Prompt: Give back the full listing verbatim, apart from its images.

=== Recorded data ===

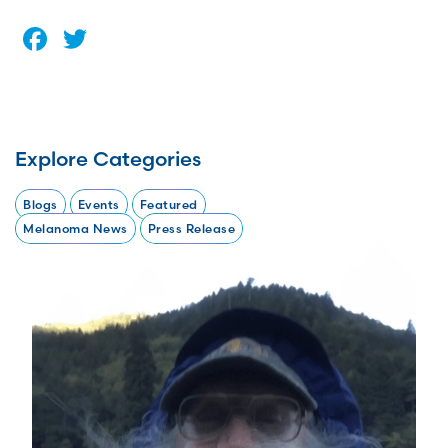
Facebook
Twitter
Explore Categories
Blogs
Events
Featured
Melanoma News
Press Release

===

Answer below:
Facebook
Twitter
Explore Categories
Blogs
Events
Featured
Melanoma News
Press Release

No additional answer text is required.